Have the tables analyzed, so that the query planner has got good statistics:

 ANALYZE users;
 ANALYZE listings;

And make it explain the SELECT:

 EXPLAIN
 SELECT 
     *, users.internal_id 
 FROM 
     listings 
     JOIN users ON listings.posted_by = users.id 
 WHERE 
     listings.id = 2 
     and posted_by = '1009280753550922';

 | QUERY PLAN                                                                      |
 | :------------------------------------------------------------------------------ |
 | Nested Loop  (cost=0.28..9.32 rows=1 width=3248)                                |
 |   ->  Seq Scan on listings  (cost=0.00..1.01 rows=1 width=33)                   |
 |         Filter: ((posted_by = '1009280753550922'::text) AND (id = 2))           |
 |   ->  Index Scan using users_pkey on users  (cost=0.28..8.29 rows=1 width=3211) |
 |         Index Cond: (id = '1009280753550922'::text)                             |
 

dbfiddle here

The reason why PostgreSQL decides to perform a Sequential Scan of the listings table is because there is just one row. In that case, reading the whole table takes less time than using an index.

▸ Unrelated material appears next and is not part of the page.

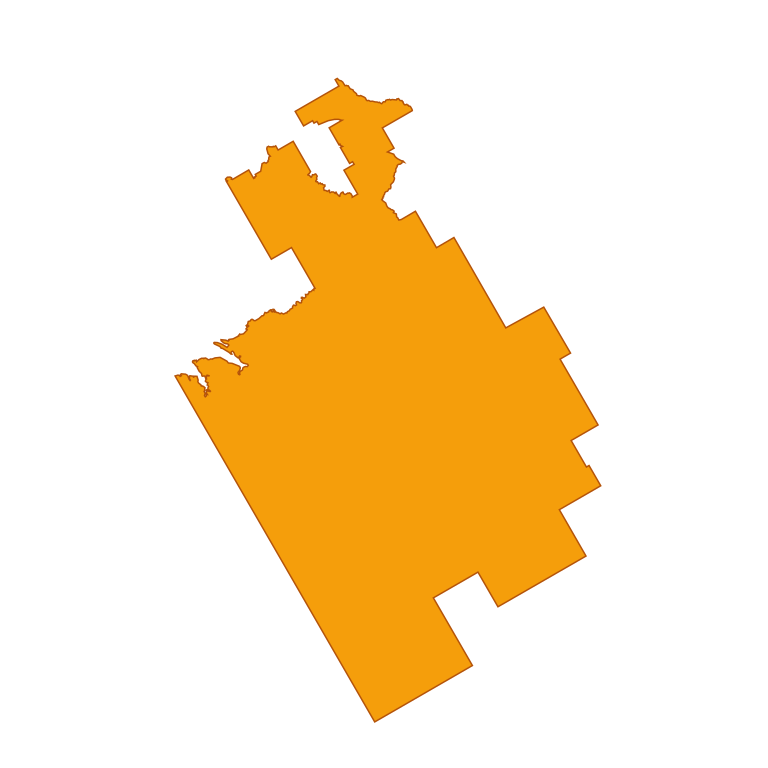 the district of Victoria Daly, Northern Territory, Australia, rotated 330°
{"feature_id": "25037944B16072859725230", "entity_name": "Victoria Daly", "entity_type": "district", "adm_level": 2, "iso_a3": "AUS", "parent_name": "Australia", "parent_adm1": "Northern Territory", "projection": "mercator", "projection_center": [130.631, -15.929], "detail": "fine", "context": "isolated", "style": "filled", "palette": "amber", "viewbox_px": 768, "rotation_deg": 330, "n_neighbors": 0, "source": "geoboundaries", "source_scale": "gbopen_adm2", "svg_char_len": 6155}
<svg xmlns="http://www.w3.org/2000/svg" viewBox="0 0 768 768"><g transform="rotate(330 384 384)"><path d="M207.0,672.0L319.8,672.0L319.8,593.9L371.3,593.9L371.3,633.9L472.9,634.0L473.0,580.5L520.8,580.5L520.8,557.1L517.8,557.1L517.8,526.5L548.9,526.5L548.9,450.5L561.0,450.5L560.8,397.3L517.5,396.3L517.8,292.1L497.6,292.2L497.6,250.1L481.2,250.2L478.8,249.4L479.0,246.9L478.5,245.6L479.7,242.9L477.8,240.3L479.1,239.5L479.1,238.8L478.2,237.2L477.3,236.5L476.9,235.2L475.7,233.6L475.4,231.6L476.0,228.1L474.3,224.1L474.6,223.8L474.4,223.0L475.8,222.7L476.3,221.6L477.2,221.7L477.9,220.6L479.6,219.7L480.4,218.7L481.7,218.4L483.5,218.8L485.8,217.5L487.3,218.1L488.4,217.0L489.4,214.7L493.2,213.6L495.4,211.8L496.0,211.0L496.2,208.7L497.3,208.3L498.7,206.4L500.3,206.1L501.7,203.7L504.2,202.2L504.6,201.4L506.2,201.0L508.0,201.7L509.9,201.6L511.1,200.5L512.3,201.9L512.0,200.4L510.5,199.1L508.3,195.5L507.3,192.7L507.3,189.8L503.0,184.8L510.6,184.8L510.6,161.4L545.2,161.4L545.6,160.2L545.6,157.1L545.3,156.3L544.3,155.6L544.4,154.7L543.8,154.3L543.6,153.2L541.8,152.8L541.3,152.3L541.2,149.9L541.6,149.4L541.2,148.7L541.3,147.6L539.6,146.5L539.3,144.1L537.6,143.6L537.4,144.1L536.8,144.2L533.3,141.7L531.6,141.3L531.1,140.2L530.2,140.2L529.4,139.6L527.5,139.2L526.2,140.2L524.5,139.3L522.2,140.1L521.4,139.2L520.9,137.7L519.9,137.5L519.1,136.4L517.4,135.3L515.4,133.3L513.5,132.4L512.6,130.8L511.1,130.2L510.7,129.1L510.9,127.1L510.3,125.7L508.0,122.5L506.6,122.2L504.9,120.4L505.3,118.8L504.0,115.3L504.2,113.8L502.3,111.4L502.1,107.8L501.2,107.4L500.9,106.7L499.4,106.2L499.2,101.7L498.4,99.9L497.1,98.7L496.3,96.0L493.9,96.0L493.9,103.5L443.4,103.5L443.4,120.3L453.8,120.3L453.8,123.1L457.2,123.1L457.2,126.7L467.4,128.1L473.5,130.1L476.7,131.9L478.0,133.0L477.9,133.4L479.6,134.6L464.6,134.7L464.6,154.3L465.8,154.2L465.8,155.1L465.4,155.4L466.9,157.5L464.5,157.3L464.5,175.8L467.9,175.8L468.0,178.8L456.2,178.8L456.2,206.4L449.9,206.4L450.5,205.3L450.5,202.7L450.2,202.1L449.5,201.1L448.9,201.2L448.1,200.5L445.6,200.6L444.9,200.2L444.1,198.7L444.6,197.6L444.2,197.1L442.5,197.1L440.7,198.0L439.6,199.3L439.2,199.2L438.3,195.9L438.4,193.9L437.8,193.8L437.4,194.6L437.0,194.6L436.3,192.5L434.5,191.4L433.3,191.5L432.8,191.2L432.7,190.4L433.5,189.2L433.4,188.7L431.1,188.8L430.4,187.3L429.0,186.4L429.8,183.8L431.8,183.2L432.3,182.1L430.8,181.0L430.6,179.6L429.5,179.4L429.3,178.0L427.6,177.9L427.5,175.6L426.5,175.1L426.2,174.5L426.5,173.9L428.1,173.3L428.8,171.5L430.1,170.6L429.9,168.0L429.4,167.7L427.8,167.8L426.7,167.0L424.8,168.5L424.2,168.5L423.7,166.2L422.2,164.4L423.0,164.8L424.0,164.3L424.6,164.4L426.6,163.3L426.7,128.4L409.3,128.4L409.3,123.6L407.3,123.6L406.9,122.8L406.0,122.9L403.3,121.2L402.9,120.4L401.2,120.4L400.0,121.8L398.7,126.7L399.4,129.9L398.3,129.7L397.1,130.7L396.6,131.8L395.2,132.6L395.0,133.4L392.3,133.9L391.1,132.3L388.6,132.2L383.6,138.1L377.3,138.1L377.2,140.0L375.3,140.0L375.3,140.8L373.9,140.8L373.9,131.0L355.0,131.1L354.2,130.3L355.0,129.7L355.1,129.2L354.1,127.8L351.7,126.6L349.2,127.3L349.1,128.0L350.1,129.9L349.8,130.1L348.8,129.6L348.8,219.6L372.1,219.6L372.1,266.6L371.2,266.3L370.1,267.6L369.8,266.8L366.9,267.5L365.2,266.7L364.9,267.4L363.6,267.8L362.7,268.5L360.8,267.2L359.9,269.5L357.8,269.8L356.7,268.1L355.8,267.7L355.3,268.4L355.9,269.2L355.6,270.3L354.2,270.6L353.5,272.0L352.8,272.3L351.7,271.7L350.6,269.5L349.3,269.0L348.1,270.1L347.8,271.8L346.5,271.9L345.3,270.5L344.9,270.5L343.5,271.3L342.8,272.5L340.0,272.4L338.7,273.2L336.5,273.1L335.4,273.9L334.5,273.3L332.0,273.2L330.6,271.2L329.1,271.3L327.8,269.1L326.7,268.4L326.4,267.2L325.4,267.2L324.8,266.4L326.2,266.0L326.1,264.5L324.8,263.4L325.2,264.4L324.0,265.7L323.2,265.7L322.7,264.3L323.8,263.6L323.1,263.1L321.2,263.1L320.0,264.0L318.8,263.6L317.9,263.8L316.7,262.5L314.2,264.3L313.3,264.4L312.5,263.9L308.4,264.8L304.2,264.8L303.1,264.1L302.5,262.4L301.9,261.9L301.1,261.8L299.6,262.5L297.7,262.0L295.6,264.2L293.8,264.5L293.8,265.4L295.0,265.0L295.9,265.7L295.5,266.4L294.7,266.3L292.0,267.3L292.7,268.6L292.4,268.8L287.4,270.3L284.3,269.3L284.1,268.6L281.7,269.5L281.8,269.7L275.8,269.4L272.1,267.9L271.6,268.0L271.6,268.6L270.4,268.9L269.0,267.0L265.0,264.1L264.6,265.0L265.8,268.4L267.2,270.1L268.5,270.9L269.1,272.2L269.0,272.8L266.4,273.8L263.6,268.5L260.4,264.8L257.8,263.1L257.3,263.2L257.0,263.7L257.2,264.6L260.2,268.9L260.8,270.1L260.8,271.5L262.0,272.5L265.6,279.1L266.5,281.7L267.2,282.0L266.9,280.6L268.1,279.7L269.2,279.8L269.5,280.2L269.7,282.1L269.3,284.9L270.6,288.3L271.2,288.7L272.9,287.5L273.7,288.2L273.4,288.7L272.8,288.5L272.1,289.3L271.3,289.5L271.4,293.3L272.7,295.7L275.8,298.7L275.8,300.0L274.3,300.6L272.9,299.6L271.1,299.3L269.9,299.5L268.4,301.1L265.4,301.2L264.2,302.7L264.1,303.6L263.6,303.8L262.9,302.9L263.2,301.3L263.6,300.8L264.3,300.7L265.8,299.9L267.4,298.5L267.8,297.5L267.6,296.3L262.8,290.2L259.7,288.0L259.4,285.7L255.4,279.0L250.7,276.9L248.1,276.5L248.0,277.3L247.9,276.6L246.3,275.6L245.2,275.6L243.8,275.0L243.1,273.2L242.1,272.0L240.6,271.9L240.5,271.4L238.8,270.5L236.1,270.3L232.8,271.1L233.3,269.5L231.4,269.0L231.1,269.8L231.4,268.6L229.9,268.4L229.2,269.1L229.2,270.1L229.9,271.5L230.2,274.3L231.2,275.8L230.5,276.2L230.4,277.2L230.3,280.6L231.2,283.7L230.4,286.0L230.7,286.5L232.2,287.1L233.6,288.5L235.2,287.9L236.4,289.3L237.2,288.9L236.4,289.5L234.9,288.2L233.2,289.6L232.7,291.6L232.7,290.1L233.2,289.1L232.6,288.6L232.2,290.9L230.7,292.2L230.9,293.2L232.0,294.6L231.6,294.7L231.8,295.1L230.5,296.4L230.9,296.6L230.8,298.5L229.8,299.1L228.6,301.1L229.7,301.9L230.1,303.4L229.6,303.6L227.6,301.7L226.6,301.7L227.4,300.4L227.0,300.4L225.7,303.2L225.8,304.8L225.0,304.2L224.1,305.5L222.8,305.7L222.7,304.3L224.5,302.6L224.5,300.5L225.5,299.9L226.5,298.2L227.1,297.9L226.5,295.8L225.9,295.5L225.5,294.6L224.8,294.4L225.0,293.1L223.9,290.5L224.0,288.8L225.0,287.7L225.9,283.8L222.8,281.9L222.7,282.9L222.3,283.4L222.7,281.9L220.0,279.8L219.2,280.2L218.1,282.6L218.3,283.8L217.8,284.0L217.6,282.8L218.2,278.3L217.1,276.3L213.5,273.8L212.3,274.2L212.6,275.5L211.3,275.5L211.3,274.9L210.1,273.3L207.1,272.6L207.0,672.0Z" fill="#f59e0b" stroke="#b45309" stroke-width="1.5"/></g></svg>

If you just add more data to the listings table, PostgreSQL changes plans, because then, reading the whole table is no longer the cheapest alternative:

 INSERT INTO listings (posted_by) SELECT generate_series(1, 1000)::text ;
 INSERT INTO listings (posted_by) SELECT generate_series(1, 1000)::text ;
 INSERT INTO listings (posted_by) SELECT generate_series(1, 1000)::text ;

 EXPLAIN
 SELECT 
     *, users.internal_id 
 FROM 
     listings 
     JOIN users ON listings.posted_by = users.id 
 WHERE 
     listings.id = 2 
     and posted_by = '1009280753550922';

 | QUERY PLAN                                                                          |
 | :---------------------------------------------------------------------------------- |
 | Nested Loop  (cost=0.56..16.60 rows=1 width=3234)                                   |
 |   ->  Index Scan using listings_pkey on listings  (cost=0.28..8.30 rows=1 width=19) |
 |         Index Cond: (id = 2)                                                        |
 |         Filter: (posted_by = '1009280753550922'::text)                              |
 |   ->  Index Scan using users_pkey on users  (cost=0.28..8.29 rows=1 width=3211)     |
 |         Index Cond: (id = '1009280753550922'::text)                                 |
 

dbfiddle here

PostgreSQL (and most other databases) has a Query Planner that chooses an execution plan based on a cost-estimate of all available alternatives. The cost-estimate is based on the amount and statistical distribution of data within the different columns of the different tables, and takes into consideration the availability of indexes, but will choose to use them only if it is the cheapest alternative (or you force it to use them via settings).


With a query as simple as the one in this example, just joining two tables using an equality JOIN condition, you shouldn't need to outsmart PostgreSQL query planner. Let the planner plan. It will nearly always choose the best plan.

You may need to play some tricks when JOINs are much more complicated: many more tables, conditions which aren't necessarily just equalities, function calls, correlations between tables that the planner doesn't take into account, etc. ... and the planner ends up making bad cost-estimates, and the estimated cheapest plan is not really the cheapest.